Environesia Global Saraya
03 March 2025
Program Penilaian Peringkat Kinerja Perusahaan dalam Pengelolaan Lingkungan (PROPER) merupakan inisiatif penting di Indonesia. PROPER dirancang untuk menilai kinerja perusahaan dalam pengelolaan lingkungan. Program ini merupakan program unggulan dari Kementerian Lingkungan Hidup dan Kehutanan (KLHK) yang bertujuan untuk meningkatkan kepatuhan industri terhadap regulasi lingkungan (Fatmawati & Purnaweni, 2019).
PROPER dilaksanakan berdasarkan ketentuan dalam Peraturan Menteri No. 3 Tahun 2014 tentang PROPER.
Pentingnya PROPER dalam Kesadaran Lingkungan
Salah satu alasan mengapa PROPER penting adalah kemampuannya untuk meningkatkan kesadaran perusahaan terhadap dampak lingkungan dari aktivitas mereka. Melalui penilaian yang transparan, perusahaan didorong untuk lebih memperhatikan aspek keberlanjutan.
PROPER berfungsi sebagai alat ukur kepatuhan terhadap regulasi lingkungan, sehingga membantu perusahaan meningkatkan kualitas pengelolaan lingkungan mereka.
Insentif bagi Perusahaan
PROPER memberikan insentif kepada perusahaan untuk meningkatkan kinerja lingkungan mereka melalui sistem peringkat:
- Emas – Perusahaan dengan inovasi dan kinerja lingkungan terbaik.
- Hijau – Perusahaan yang melebihi standar kepatuhan.
- Biru – Perusahaan yang memenuhi standar minimal kepatuhan.
Peringkat yang lebih tinggi dapat meningkatkan citra perusahaan di mata publik dan investor, mendorong mereka untuk terus berinvestasi dalam praktik berkelanjutan.
Pengawasan dan Sanksi bagi Perusahaan
Melalui PROPER, pemerintah dapat memantau dampak pencemaran yang dihasilkan oleh aktivitas perusahaan. Program ini membantu mengidentifikasi perusahaan yang tidak memenuhi standar lingkungan.
Jika suatu perusahaan mendapatkan peringkat rendah secara berulang, mereka dapat menghadapi sanksi seperti:
- Teguran dan peringatan
- Denda administratif
- Pencabutan izin usaha
Hal ini menciptakan dorongan tambahan bagi perusahaan untuk mematuhi regulasi dan menerapkan praktik yang lebih ramah lingkungan.

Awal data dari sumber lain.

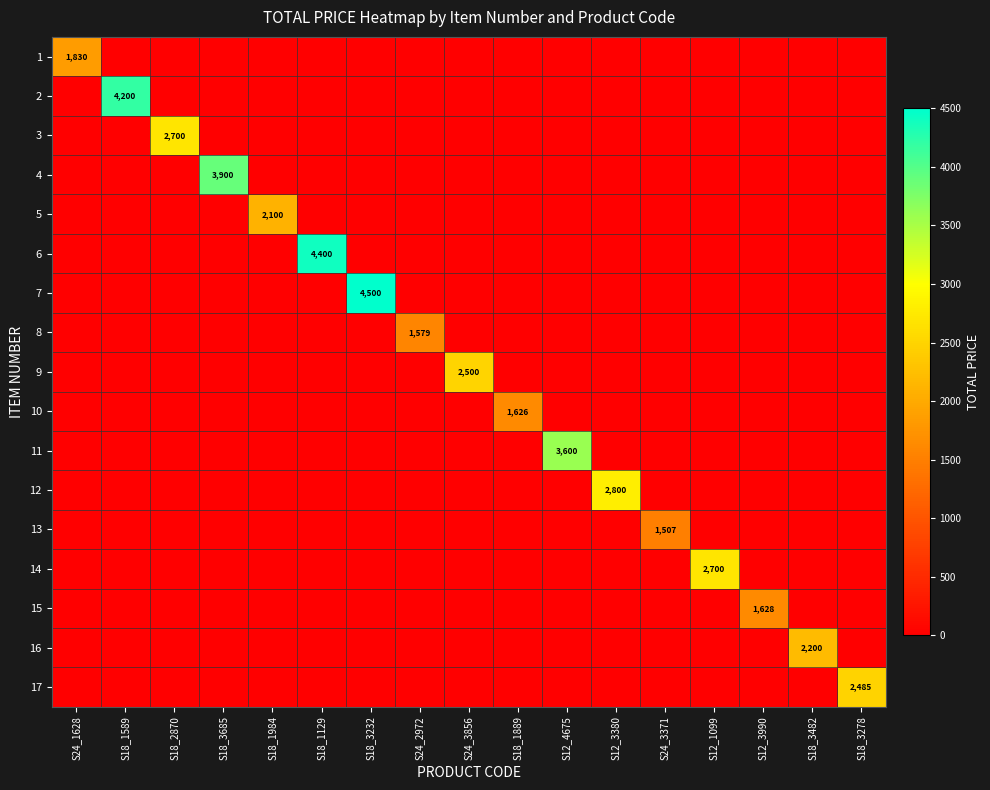

What is the total value across all series at S24_1628?

1830.2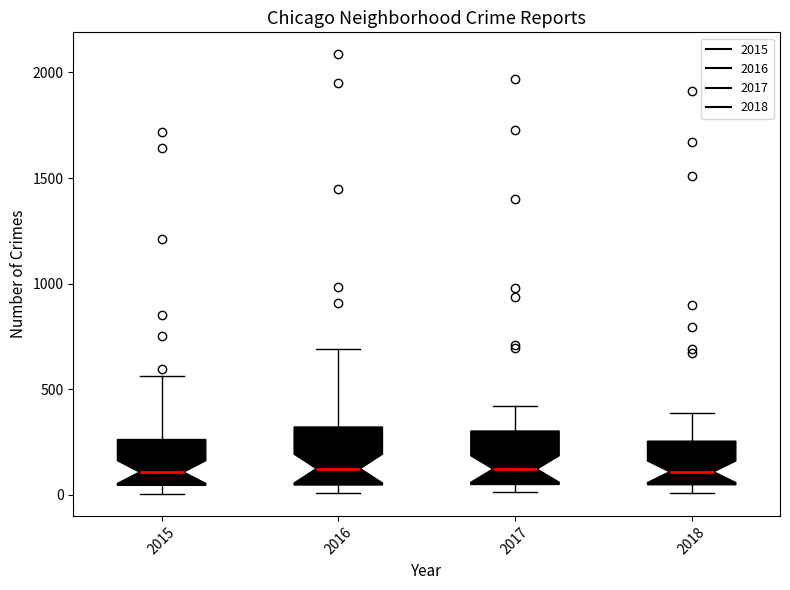

Reading left to right, read every box against the y-axis: the position of its median line, the range the box covers, and the ends of its whiskers. The values are not printed on the chart, so give them approximately, as read against the axis.

2015: median 100, box 50 to 250, whiskers 0 to 550
2016: median 150, box 50 to 300, whiskers 0 to 700
2017: median 100, box 50 to 300, whiskers 0 to 400
2018: median 100, box 50 to 250, whiskers 0 to 400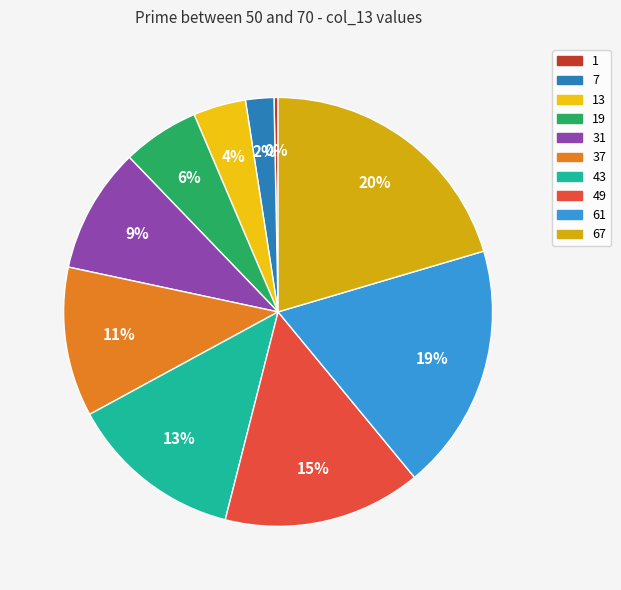

Which category has the biggest portion of the pie?

67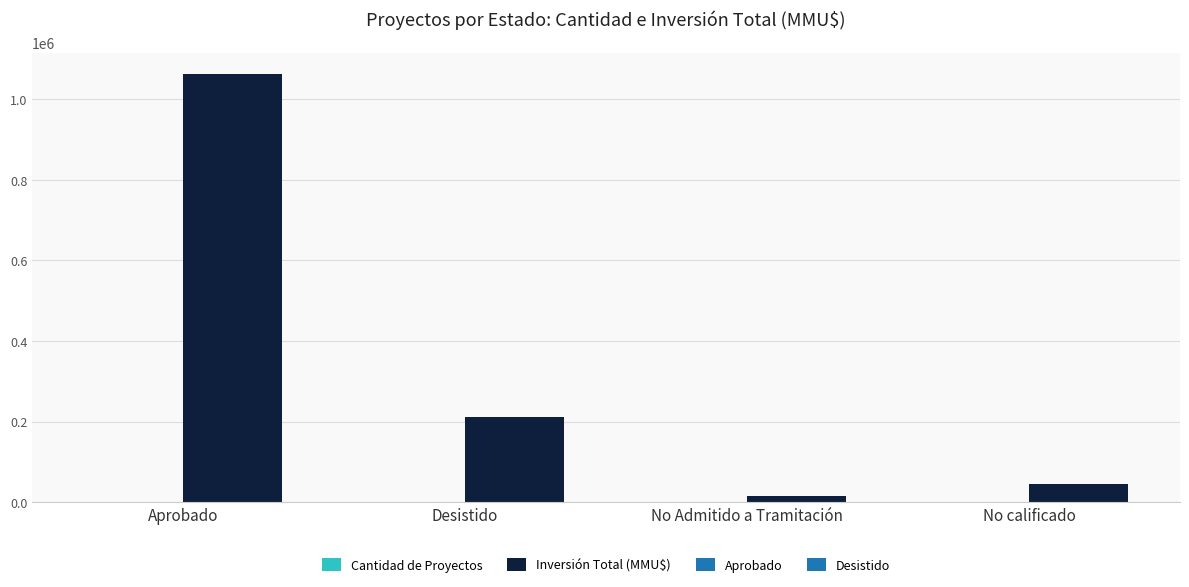

How many series are shown in this chart?

2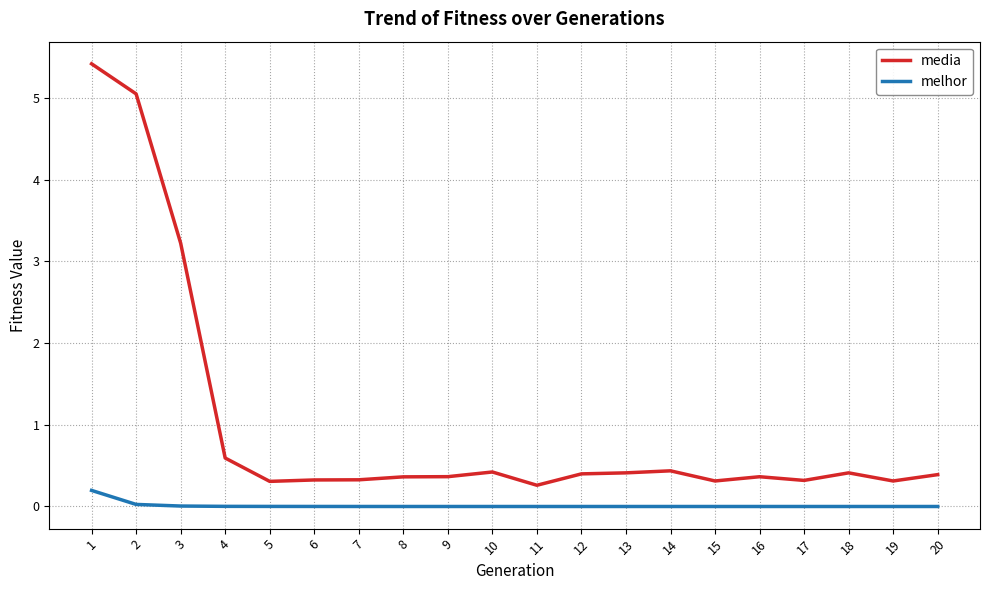

Which series has the widest spread of values?

media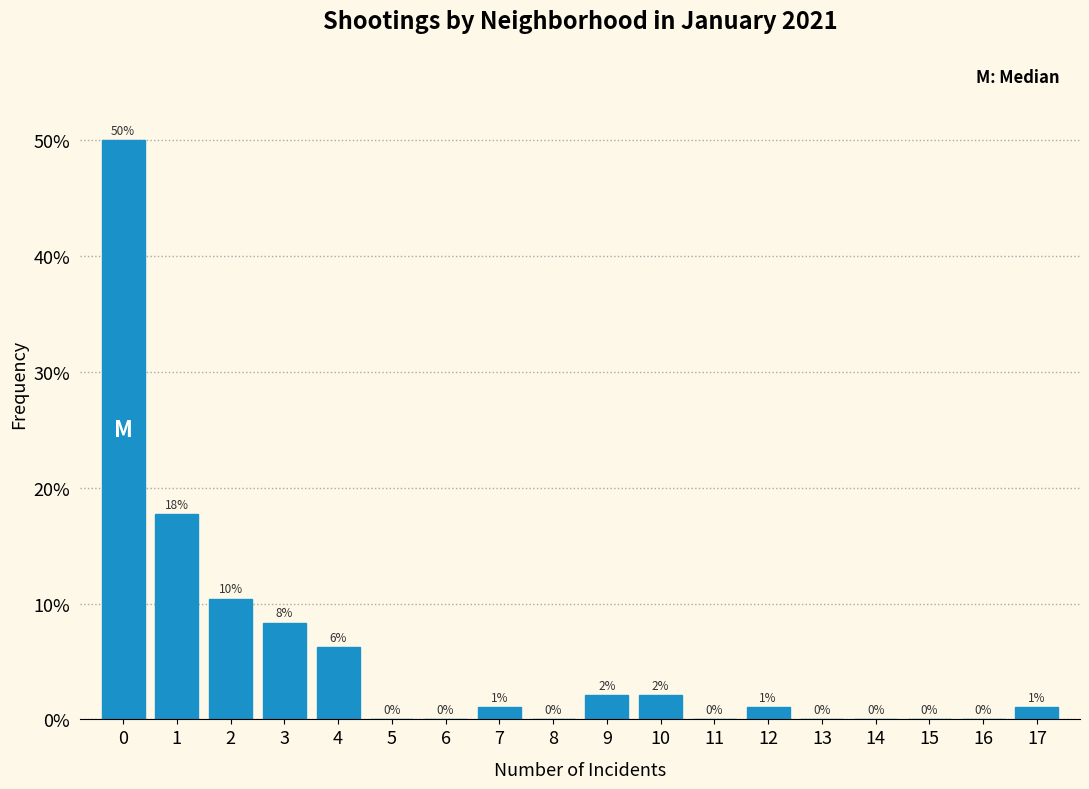

What is the greatest value displayed?

50.0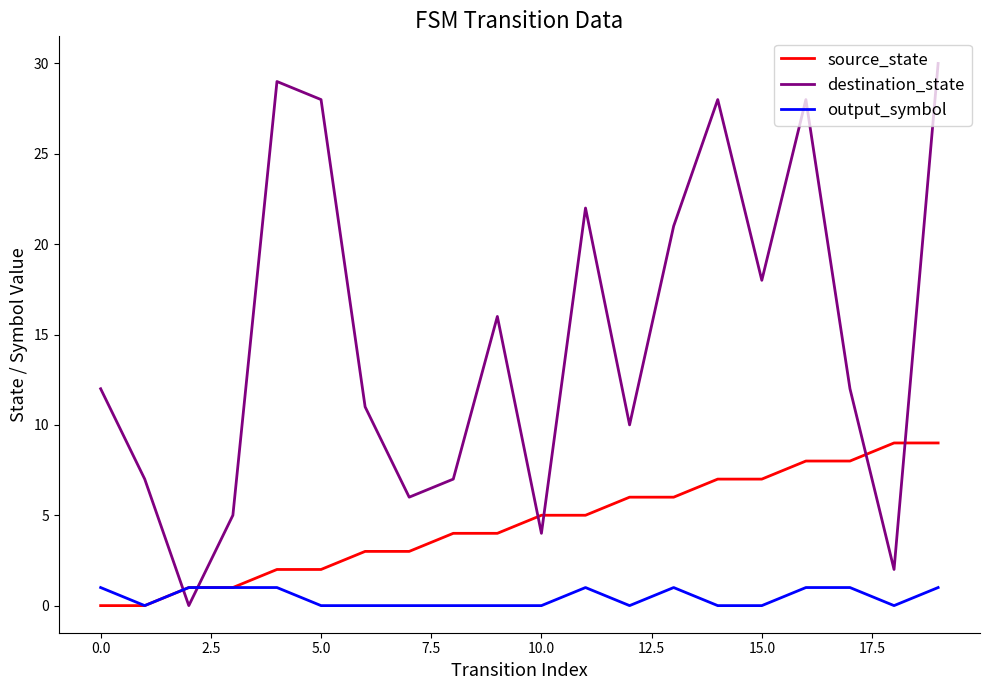

Which series has the largest range (max minus min)?

destination_state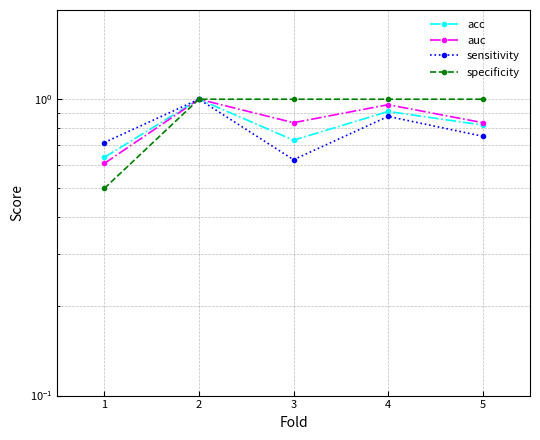

What is the highest value of the specificity series?

1.0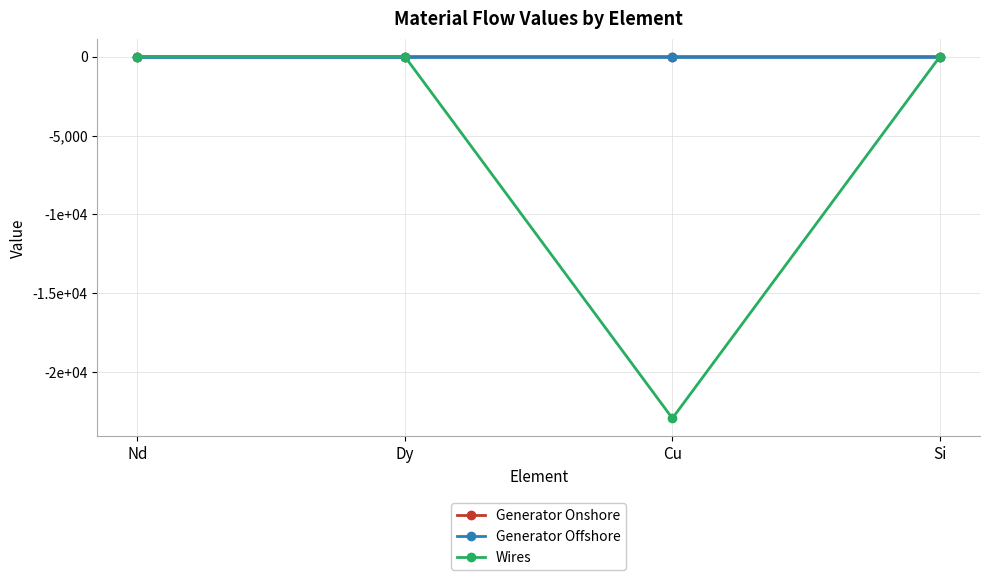

The value of Wires at Dy is 0.0. True or false?

True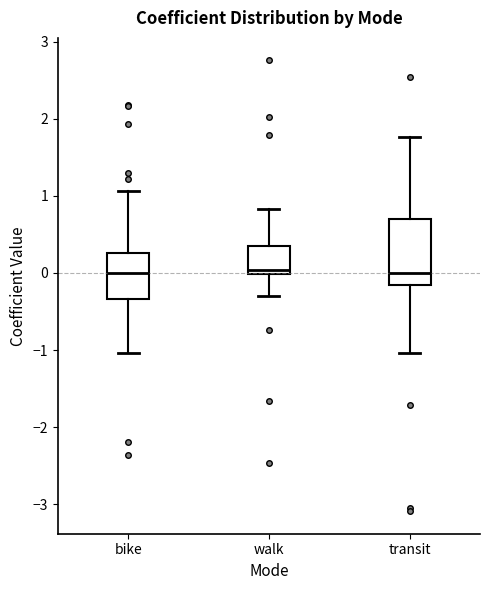

Where does the median line of the box for bike sit on the y-axis? The values are not printed on the chart, so give them approximately, as read against the axis.

0.0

Kolaborasi Pemerintah dan Sektor Swasta
PROPER juga mendorong kolaborasi antara pemerintah dan sektor swasta. Melalui pembinaan dari KLHK, perusahaan mendapatkan dukungan teknis dalam pengelolaan lingkungan, yang membantu mereka:
Capaian PROPER di Indonesia (2004–2014)
Pelaksanaan PROPER di Indonesia telah menunjukkan berbagai pencapaian, antara lain:
- Meningkatkan kepatuhan perusahaan terhadap regulasi lingkungan dari 49% menjadi 72%.
- Dijadikan sebagai indikator kinerja utama bagi karyawan Pertamina dan perusahaan migas.
- Hasil penilaian PROPER dimanfaatkan oleh Bank Indonesia dalam analisis risiko pinjaman bagi perusahaan.
- Menjadi dasar sertifikasi ISPO bagi industri kelapa sawit.
- Dalam Forum Buyer ILO (International Labour Organization), PROPER direkomendasikan sebagai indikator kinerja pengelolaan lingkungan bagi para pembeli (Fatmawati & Purnaweni, 2019).
PROPER dalam Konteks Global
Dalam skala internasional, PROPER menjadi contoh bagi negara lain dalam mengelola dampak lingkungan industri. Program ini telah mendapatkan perhatian global sebagai model dalam penilaian kinerja lingkungan, yang dapat menjadi inspirasi bagi negara lain dalam mengembangkan kebijakan serupa.
PROPER memainkan peran penting dalam mendorong praktik berkelanjutan di Indonesia. Melalui penilaian yang transparan dan insentif bagi perusahaan, program ini membantu menciptakan lingkungan industri yang lebih ramah lingkungan.
Dengan dukungan pemerintah dan partisipasi aktif dari sektor swasta, PROPER dapat menjadi alat yang efektif dalam mencapai tujuan keberlanjutan di Indonesia.